Performance analysis of methods that overcome false sharing effects in software DSMs
Abstract
Software Distributed Shared Memory (DSM) systems, which rely on virtual memory mechanisms to detect accesses to shared locations and maintain their consistency, support a sharing granularity of a page size, which is of the order of a few kilobytes. This inherent coarse-grain sharing granularity induces high degrees of false sharing, especially in applications with fine-grain access patterns. The overheads due to false sharing are recognized to be the dominant factor limiting the performance of software DSMs.
Several methods have been proposed in the literature to reduce/eliminate false sharing, which broadly follow one of the two approaches, viz., the Multiple Writer approach and the emulated fine-grain sharing (EmFiGS) approach. However, there is no quantitative performance comparison of these methods.
In this thesis, we first present a novel implementation-independent analysis which uses overhead counts to compare the two approaches. Our analysis, by accounting only for those overheads which are intrinsic to the method and not those which are specific to an implementation, shows that in the EmFiGS approach the benefits gained by eliminating false sharing are far outweighed by the performance penalty incurred due to reduced exploitation of spatial locality.
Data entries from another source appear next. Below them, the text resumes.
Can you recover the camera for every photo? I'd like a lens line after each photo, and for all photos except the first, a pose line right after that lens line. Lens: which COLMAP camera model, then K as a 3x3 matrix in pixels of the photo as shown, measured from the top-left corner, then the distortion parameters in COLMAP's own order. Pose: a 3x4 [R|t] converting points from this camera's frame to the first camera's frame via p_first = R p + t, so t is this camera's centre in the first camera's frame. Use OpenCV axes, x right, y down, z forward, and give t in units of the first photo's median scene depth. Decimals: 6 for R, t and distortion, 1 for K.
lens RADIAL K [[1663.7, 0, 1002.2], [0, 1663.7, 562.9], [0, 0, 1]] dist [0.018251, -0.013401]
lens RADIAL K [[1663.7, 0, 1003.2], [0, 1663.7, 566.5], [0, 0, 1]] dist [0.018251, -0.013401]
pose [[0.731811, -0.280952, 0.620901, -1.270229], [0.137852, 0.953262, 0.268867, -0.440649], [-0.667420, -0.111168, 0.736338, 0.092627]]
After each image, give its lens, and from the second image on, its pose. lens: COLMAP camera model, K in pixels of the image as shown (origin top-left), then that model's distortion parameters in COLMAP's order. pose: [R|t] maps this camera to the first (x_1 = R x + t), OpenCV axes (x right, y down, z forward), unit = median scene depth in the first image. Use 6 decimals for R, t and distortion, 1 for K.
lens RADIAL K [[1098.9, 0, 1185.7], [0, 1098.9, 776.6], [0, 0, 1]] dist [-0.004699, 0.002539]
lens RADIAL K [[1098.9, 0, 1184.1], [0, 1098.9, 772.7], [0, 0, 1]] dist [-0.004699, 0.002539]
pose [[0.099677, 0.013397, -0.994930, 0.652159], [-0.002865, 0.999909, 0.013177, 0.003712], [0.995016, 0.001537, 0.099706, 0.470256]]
As a consequence, any implementation of the EmFiGS approach is likely to perform significantly worse than the Multiple Writer approach.
We then use experimental evaluation to validate and complement our analysis. The measured values of overhead counts match closely with those obtained from our analysis. Also, the execution time results indicate that the EmFiGS approach performs worse than the Multiple Writer approach by a factor of 1.5 to as much as 90 times. In many cases, the EmFiGS approach performs worse than even a single-writer lazy release consistent protocol which experiences very high overheads due to false sharing. Our performance results establish that high true sharing overheads that stem from reduced exploitation of spatial locality cause poor performance of the EmFiGS approach.
The performance of the EmFiGS approach remains worse than the Multiple Writer approach even after incorporating Tapeworm - a record and replay technique that fetches pages ahead of demand in an aggregated fashion - to alleviate the spatial locality effect. Finally, we investigate the interplay between spatial locality exploitation and false sharing elimination with varying sharing granularities in the EmFiGS approach and report the trade-offs.